» **The task**
Filter the entries for the string "SQUARE". Copy each line that has it.

» **Exercise data**

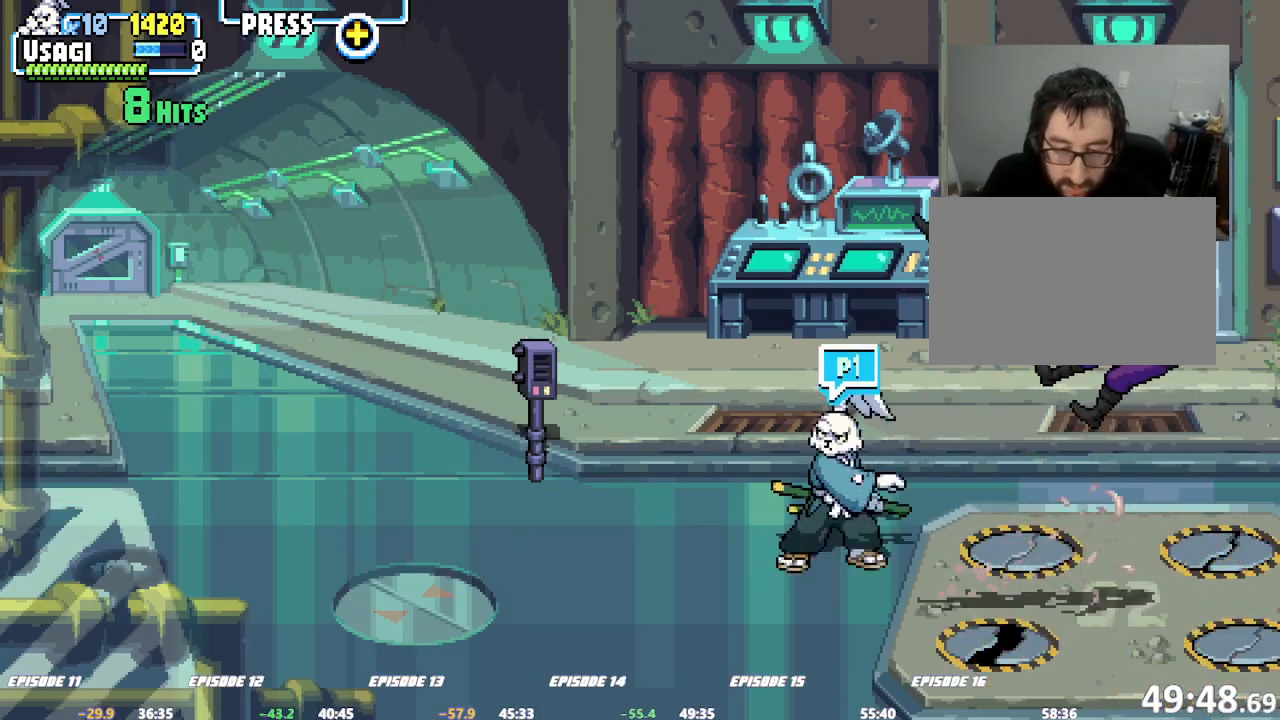
{"dt_ms": 500, "buttons": [], "left_stick": "left", "events": [[167, "left_stick", "left"], [233, "left_stick", "center"], [300, "left_stick", "left"]]}
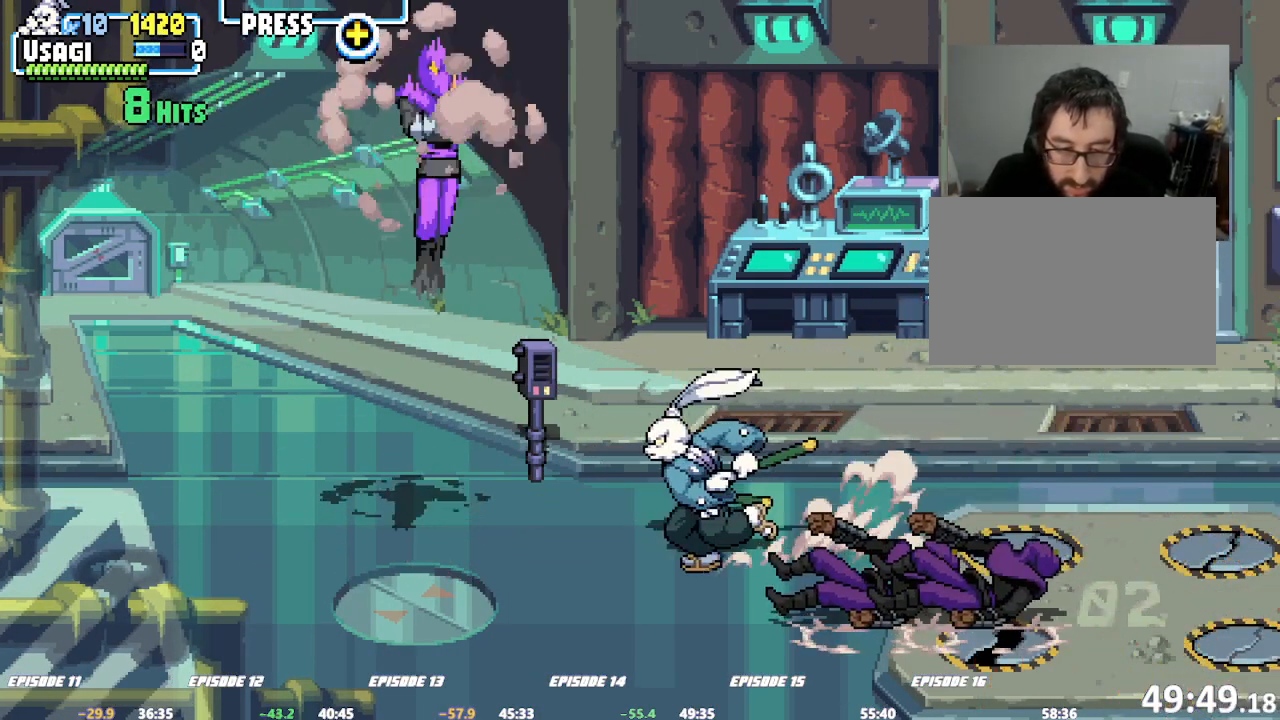
{"dt_ms": 1000, "buttons": ["SQUARE"], "left_stick": "left"}
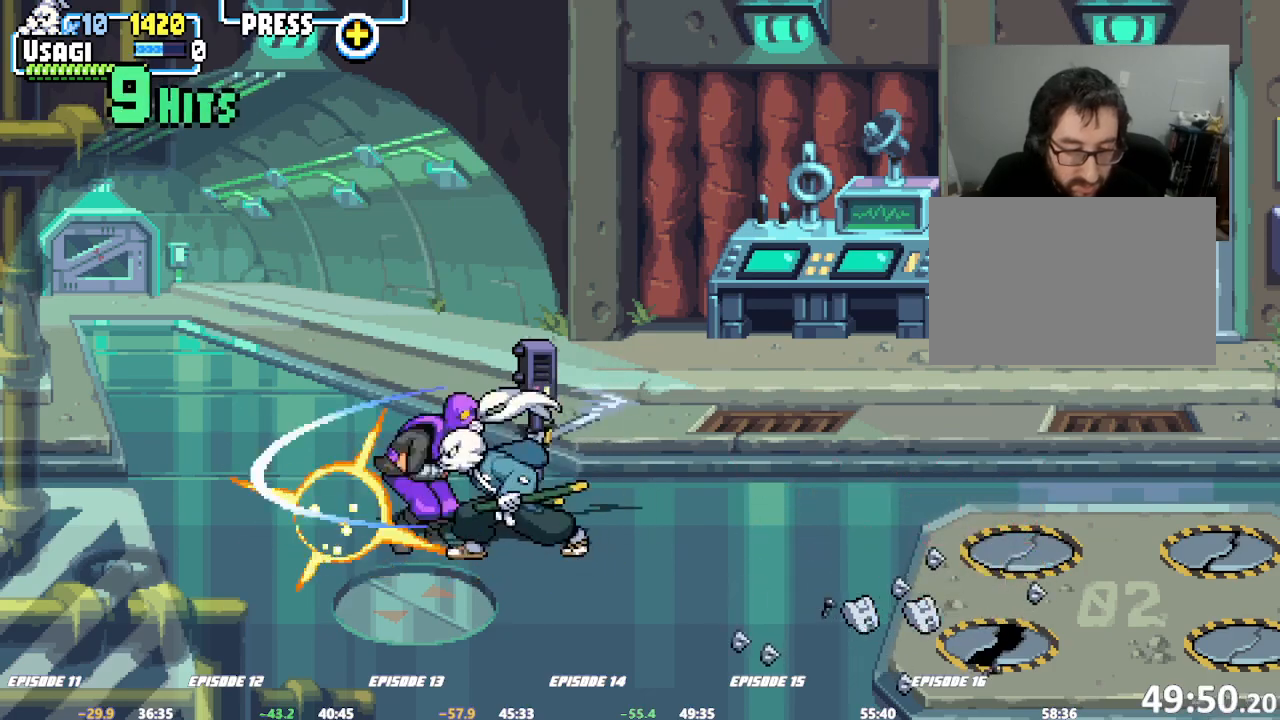
{"dt_ms": 500, "buttons": ["SQUARE"], "left_stick": "center", "events": [[300, "left_stick", "center"]]}
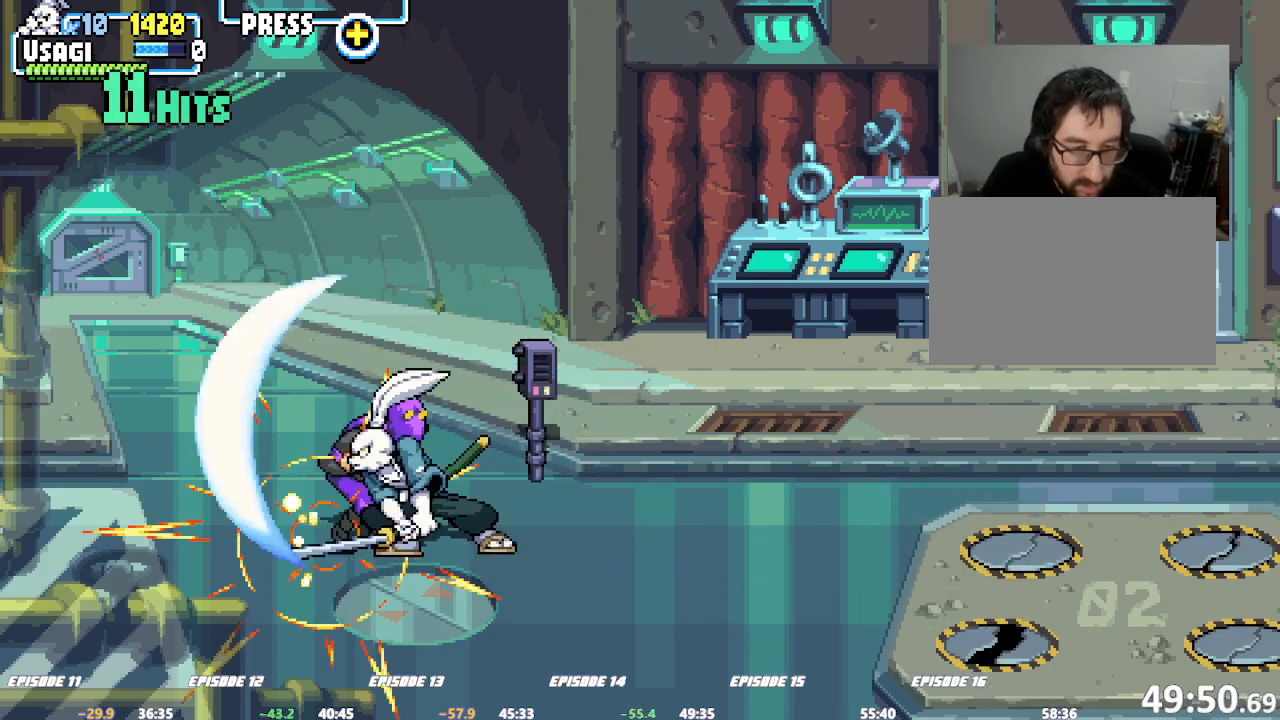
{"dt_ms": 500, "buttons": [], "left_stick": "up", "events": [[83, "SQUARE", "up"], [133, "left_stick", "left"], [333, "left_stick", "center"], [417, "left_stick", "up"]]}
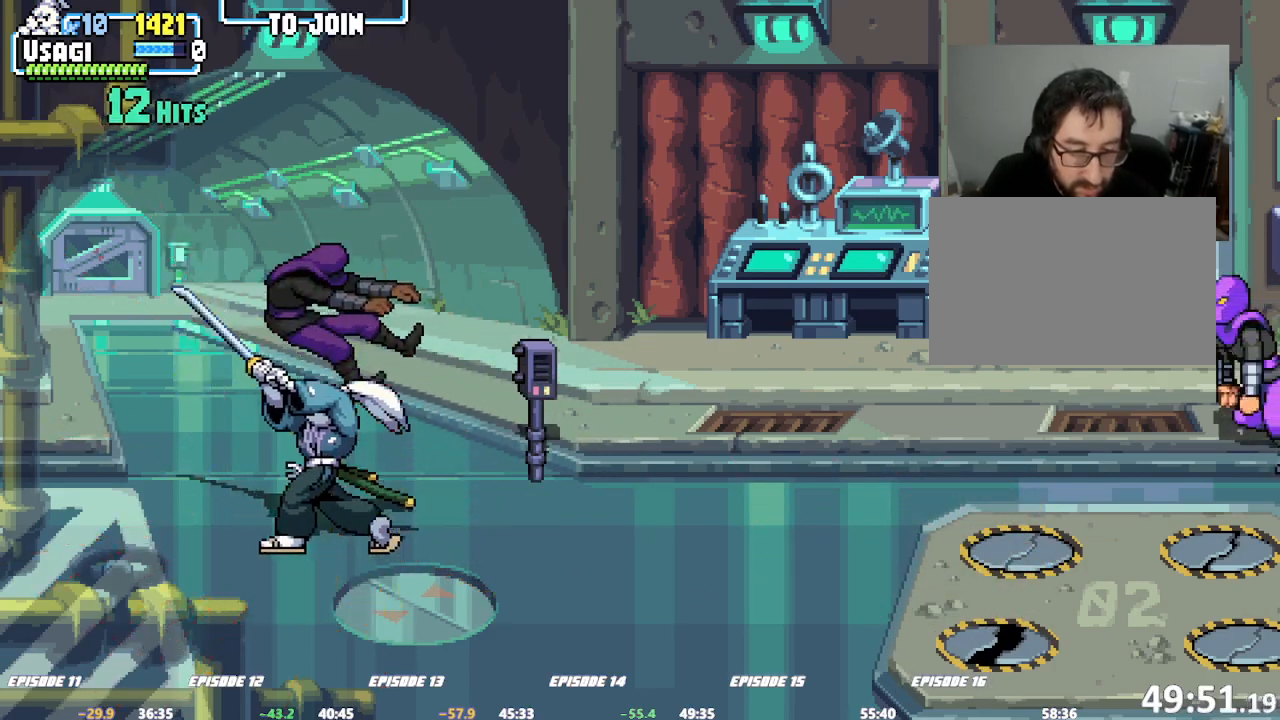
{"dt_ms": 500, "buttons": [], "left_stick": "up", "events": [[133, "left_stick", "center"], [267, "left_stick", "up"]]}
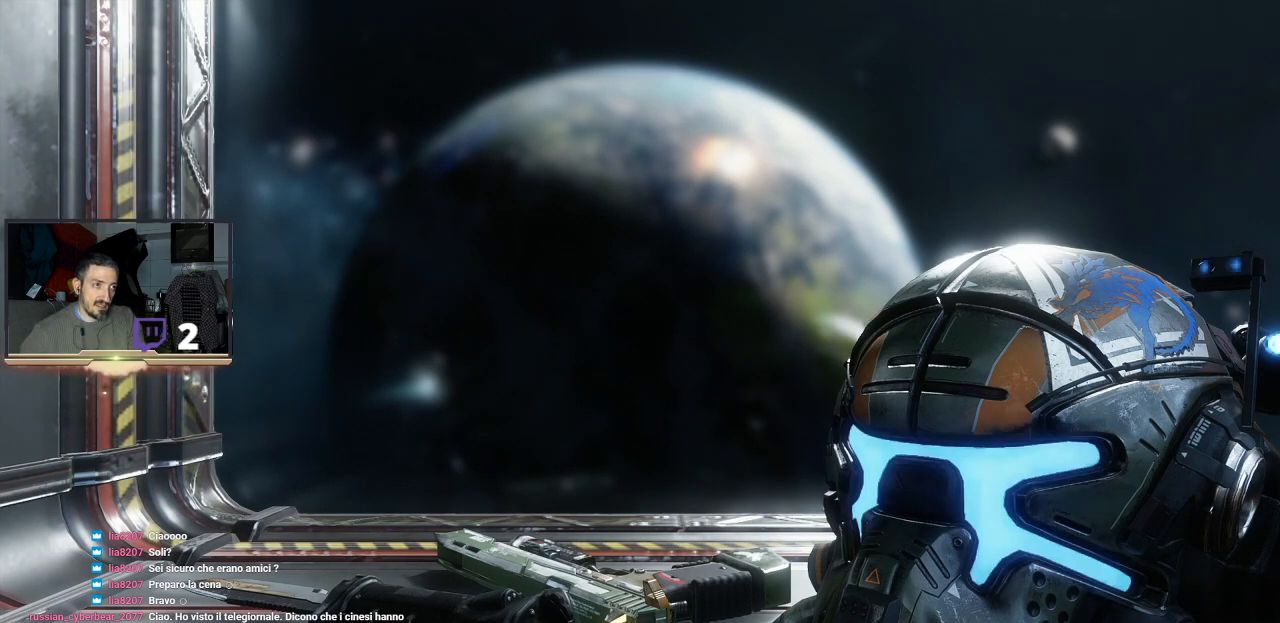
Gameplay with a controller (PlayStation layout); each line is a JSON object with the inputs held at the frame after it. "events" lists button and stick changes between this image and that frame as [ms after this image, input, new state], when the widget could be followed in between.
{"buttons": [], "left_stick": "center", "right_stick": "center", "events": [[133, "left_stick", "right"], [400, "left_stick", "center"]]}
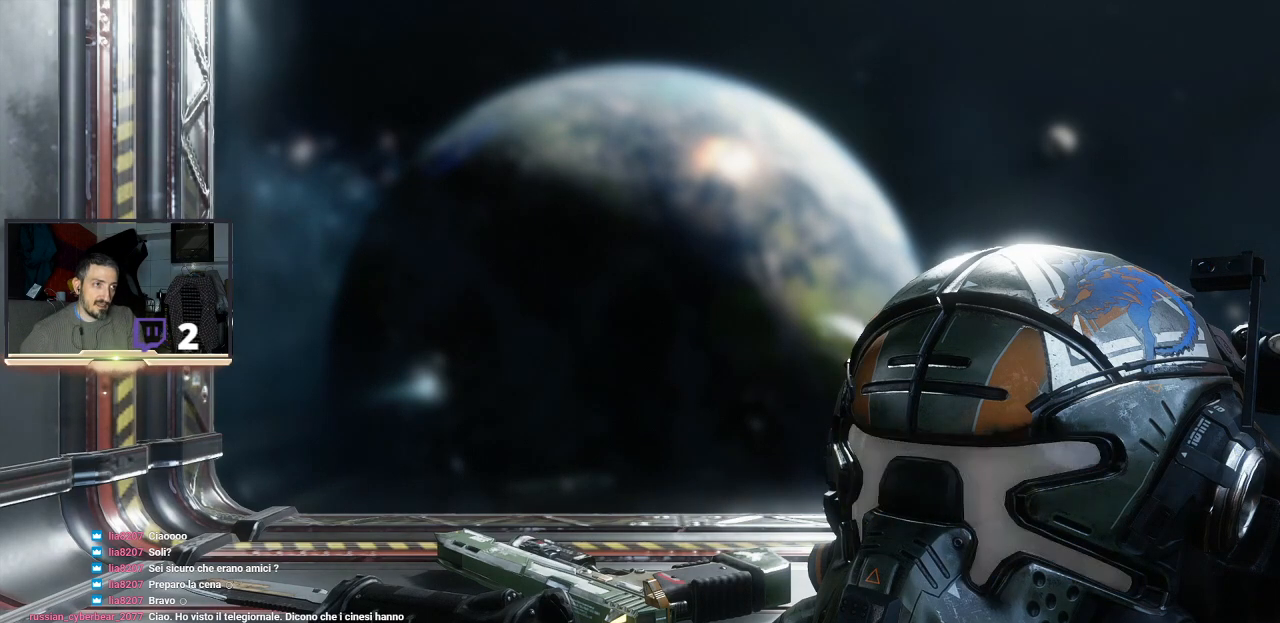
{"buttons": [], "left_stick": "right", "right_stick": "center", "events": [[33, "left_stick", "up-left"], [233, "left_stick", "center"], [367, "left_stick", "right"]]}
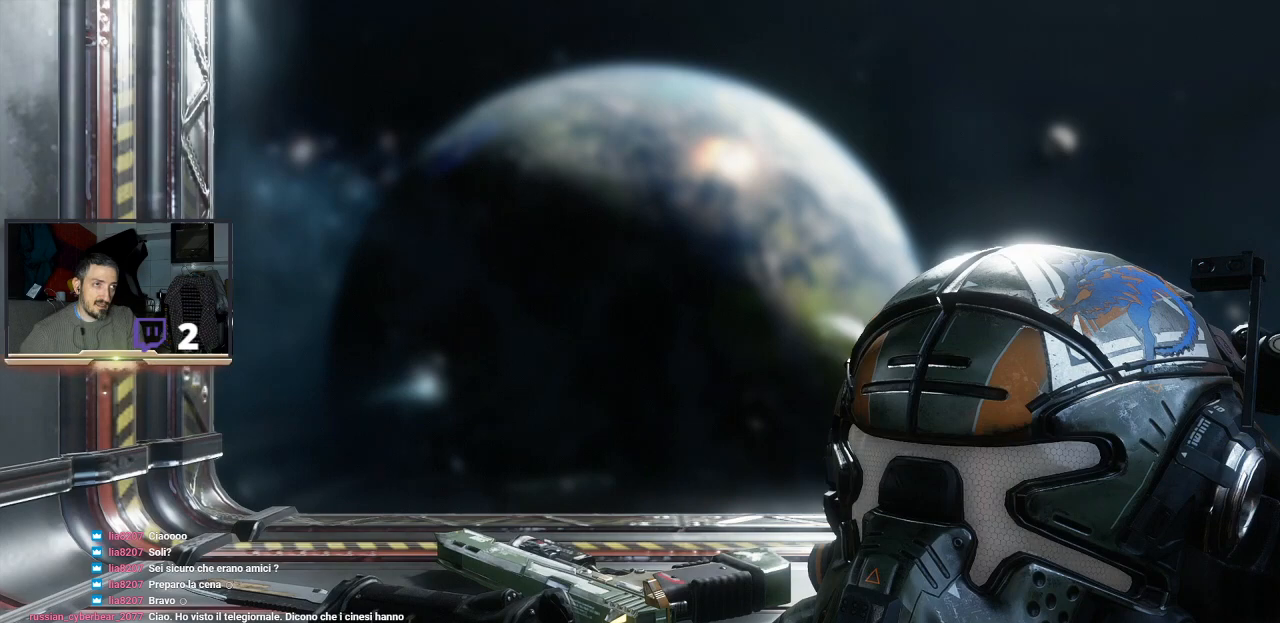
{"buttons": [], "left_stick": "center", "right_stick": "center", "events": [[67, "left_stick", "up"], [133, "left_stick", "up-left"], [300, "left_stick", "center"]]}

» **Output for this exercise**
{"dt_ms": 1000, "buttons": ["SQUARE"], "left_stick": "left"}
{"dt_ms": 500, "buttons": ["SQUARE"], "left_stick": "center", "events": [[300, "left_stick", "center"]]}
{"dt_ms": 500, "buttons": [], "left_stick": "up", "events": [[83, "SQUARE", "up"], [133, "left_stick", "left"], [333, "left_stick", "center"], [417, "left_stick", "up"]]}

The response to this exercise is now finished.